(THE TASK) Return each record word for word, keeping none of its pictures.

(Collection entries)
- - -

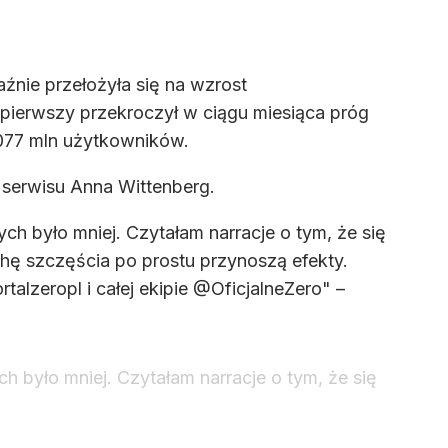
źnie przełożyła się na wzrost
 pierwszy przekroczył w ciągu miesiąca próg
,077 mln użytkowników.
serwisu Anna Wittenberg.
ch było mniej. Czytałam narracje o tym, że się
ochę szczęścia po prostu przynoszą efekty.
talzeropl i całej ekipie @OficjalneZero" –
h było mniej. Czytałam narracje o tym, że się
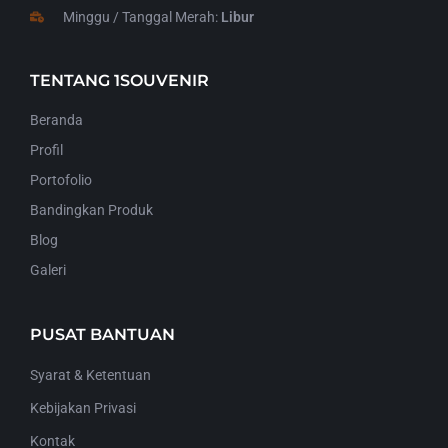
Minggu / Tanggal Merah:
Libur
TENTANG 1SOUVENIR
Beranda
Profil
Portofolio
Bandingkan Produk
Blog
Galeri
PUSAT BANTUAN
Syarat & Ketentuan
Kebijakan Privasi
Kontak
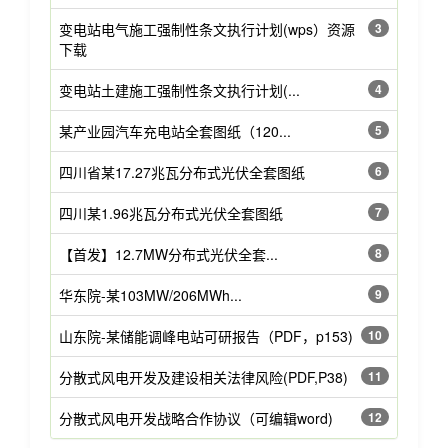
变电站电气施工强制性条文执行计划(wps）资源
3
下载
变电站土建施工强制性条文执行计划(...
4
某产业园汽车充电站全套图纸（120...
5
四川省某17.27兆瓦分布式光伏全套图纸
6
四川某1.96兆瓦分布式光伏全套图纸
7
【首发】12.7MW分布式光伏全套...
8
华东院-某103MW/206MWh...
9
山东院-某储能调峰电站可研报告（PDF，p153)
10
分散式风电开发及建设相关法律风险(PDF,P38)
11
分散式风电开发战略合作协议（可编辑word)
12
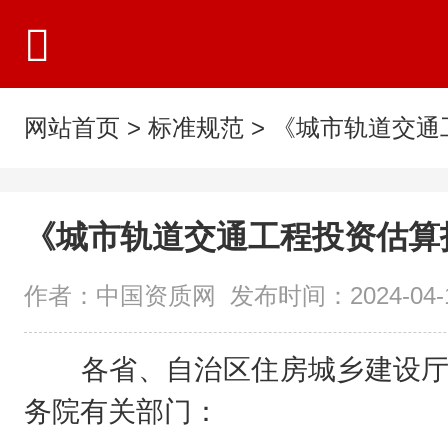
网站首页
>
标准规范
>
《城市轨道交通
《城市轨道交通工程投资估算
作者：中国资质网 发布时间：2024-04-15
各省、自治区住房城乡建设厅，
务院有关部门：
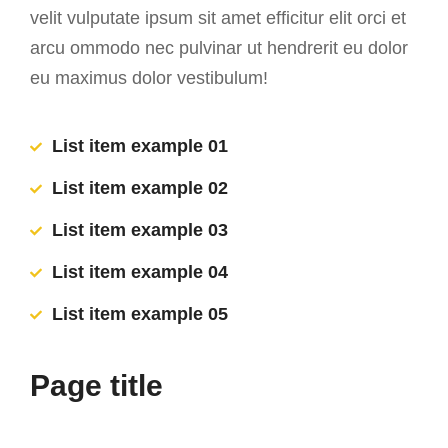
velit vulputate ipsum sit amet efficitur elit orci et
arcu ommodo nec pulvinar ut hendrerit eu dolor
eu maximus dolor vestibulum!
List item example 01
List item example 02
List item example 03
List item example 04
List item example 05
Page title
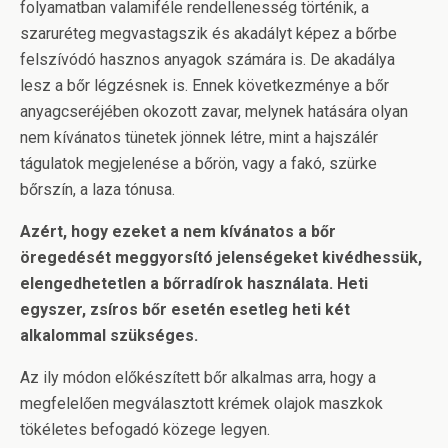
folyamatban valamiféle rendellenesség történik, a
szaruréteg megvastagszik és akadályt képez a bőrbe
felszívódó hasznos anyagok számára is. De akadálya
lesz a bőr légzésnek is. Ennek következménye a bőr
anyagcseréjében okozott zavar, melynek hatására olyan
nem kívánatos tünetek jönnek létre, mint a hajszálér
tágulatok megjelenése a bőrön, vagy a fakó, szürke
bőrszín, a laza tónusa.
Azért, hogy ezeket a nem kívánatos a bőr
öregedését meggyorsító jelenségeket kivédhessük,
elengedhetetlen a bőrradírok használata. Heti
egyszer, zsíros bőr esetén esetleg heti két
alkalommal szükséges.
Az ily módon előkészített bőr alkalmas arra, hogy a
megfelelően megválasztott krémek olajok maszkok
tökéletes befogadó közege legyen.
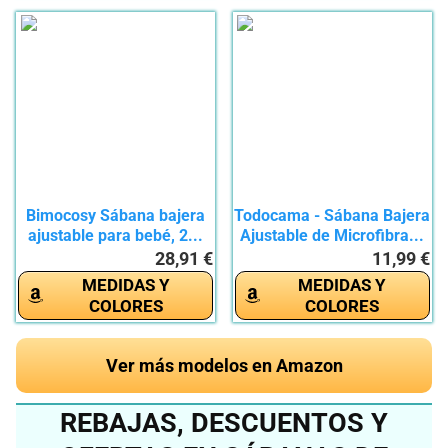
Bimocosy Sábana bajera
Todocama - Sábana Bajera
ajustable para bebé, 2...
Ajustable de Microfibra...
28,91 €
11,99 €
MEDIDAS Y
MEDIDAS Y
COLORES
COLORES
Ver más modelos en Amazon
REBAJAS, DESCUENTOS Y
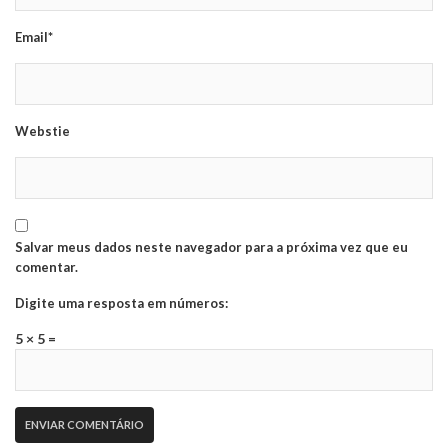
Email*
Webstie
Salvar meus dados neste navegador para a próxima vez que eu
comentar.
Digite uma resposta em números:
5 × 5 =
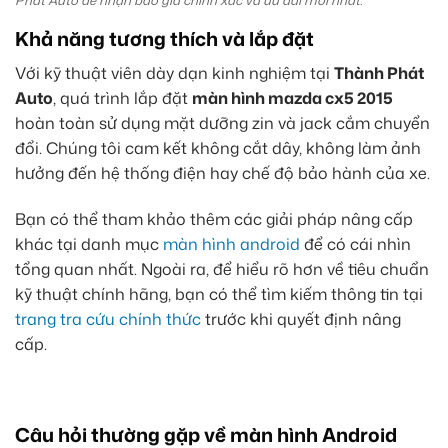
Phát Auto để nhận báo giá chính xác và ưu đãi mới nhất.
Khả năng tương thích và lắp đặt
Với kỹ thuật viên dày dạn kinh nghiệm tại
Thành Phát
Auto
, quá trình lắp đặt
màn hình mazda cx5 2015
hoàn toàn sử dụng mặt dưỡng zin và jack cắm chuyển
đổi. Chúng tôi cam kết không cắt dây, không làm ảnh
hưởng đến hệ thống điện hay chế độ bảo hành của xe.
Bạn có thể tham khảo thêm các giải pháp nâng cấp
khác tại danh mục
màn hình android
để có cái nhìn
tổng quan nhất. Ngoài ra, để hiểu rõ hơn về tiêu chuẩn
kỹ thuật chính hãng, bạn có thể tìm kiếm thông tin tại
trang tra cứu chính thức
trước khi quyết định nâng
cấp.
Câu hỏi thường gặp về màn hình Android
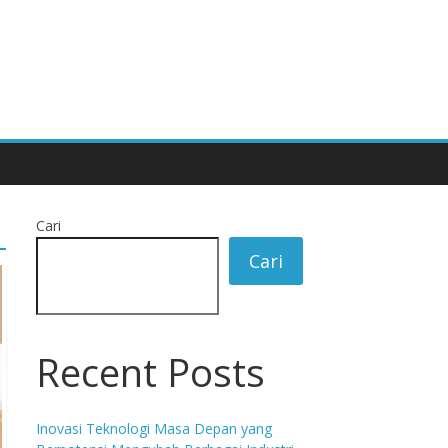
Cari
Cari
Recent Posts
Inovasi Teknologi Masa Depan yang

- - -

(SOLUTION TO THIS PROBLEM)
źnie przełożyła się na wzrost
 pierwszy przekroczył w ciągu miesiąca próg
,077 mln użytkowników.
serwisu Anna Wittenberg.
ch było mniej. Czytałam narracje o tym, że się
ochę szczęścia po prostu przynoszą efekty.
talzeropl i całej ekipie @OficjalneZero" –
h było mniej. Czytałam narracje o tym, że się
Minggu / Tanggal Merah:
Libur
TENTANG 1SOUVENIR
Beranda
Profil
Portofolio
Bandingkan Produk
Blog
Galeri
PUSAT BANTUAN
Syarat & Ketentuan
Kebijakan Privasi
Kontak
变电站电气施工强制性条文执行计划(wps）资源
3
下载
变电站土建施工强制性条文执行计划(...
4
某产业园汽车充电站全套图纸（120...
5
四川省某17.27兆瓦分布式光伏全套图纸
6
四川某1.96兆瓦分布式光伏全套图纸
7
【首发】12.7MW分布式光伏全套...
8
华东院-某103MW/206MWh...
9
山东院-某储能调峰电站可研报告（PDF，p153)
10
分散式风电开发及建设相关法律风险(PDF,P38)
11
分散式风电开发战略合作协议（可编辑word)
12
网站首页
>
标准规范
>
《城市轨道交通
《城市轨道交通工程投资估算
作者：中国资质网 发布时间：2024-04-15
各省、自治区住房城乡建设厅，
务院有关部门：
velit vulputate ipsum sit amet efficitur elit orci et
arcu ommodo nec pulvinar ut hendrerit eu dolor
eu maximus dolor vestibulum!
List item example 01
List item example 02
List item example 03
List item example 04
List item example 05
Page title
folyamatban valamiféle rendellenesség történik, a
szaruréteg megvastagszik és akadályt képez a bőrbe
felszívódó hasznos anyagok számára is. De akadálya
lesz a bőr légzésnek is. Ennek következménye a bőr
anyagcseréjében okozott zavar, melynek hatására olyan
nem kívánatos tünetek jönnek létre, mint a hajszálér
tágulatok megjelenése a bőrön, vagy a fakó, szürke
bőrszín, a laza tónusa.
Azért, hogy ezeket a nem kívánatos a bőr
öregedését meggyorsító jelenségeket kivédhessük,
elengedhetetlen a bőrradírok használata. Heti
egyszer, zsíros bőr esetén esetleg heti két
alkalommal szükséges.
Az ily módon előkészített bőr alkalmas arra, hogy a
megfelelően megválasztott krémek olajok maszkok
tökéletes befogadó közege legyen.
Bimocosy Sábana bajera
Todocama - Sábana Bajera
ajustable para bebé, 2...
Ajustable de Microfibra...
28,91 €
11,99 €
MEDIDAS Y
MEDIDAS Y
COLORES
COLORES
Ver más modelos en Amazon
REBAJAS, DESCUENTOS Y
Email*
Webstie
Salvar meus dados neste navegador para a próxima vez que eu
comentar.
Digite uma resposta em números:
5 × 5 =
Phát Auto để nhận báo giá chính xác và ưu đãi mới nhất.
Khả năng tương thích và lắp đặt
Với kỹ thuật viên dày dạn kinh nghiệm tại
Thành Phát
Auto
, quá trình lắp đặt
màn hình mazda cx5 2015
hoàn toàn sử dụng mặt dưỡng zin và jack cắm chuyển
đổi. Chúng tôi cam kết không cắt dây, không làm ảnh
hưởng đến hệ thống điện hay chế độ bảo hành của xe.
Bạn có thể tham khảo thêm các giải pháp nâng cấp
khác tại danh mục
màn hình android
để có cái nhìn
tổng quan nhất. Ngoài ra, để hiểu rõ hơn về tiêu chuẩn
kỹ thuật chính hãng, bạn có thể tìm kiếm thông tin tại
trang tra cứu chính thức
trước khi quyết định nâng
cấp.
Câu hỏi thường gặp về màn hình Android
Cari
Cari
Recent Posts
Inovasi Teknologi Masa Depan yang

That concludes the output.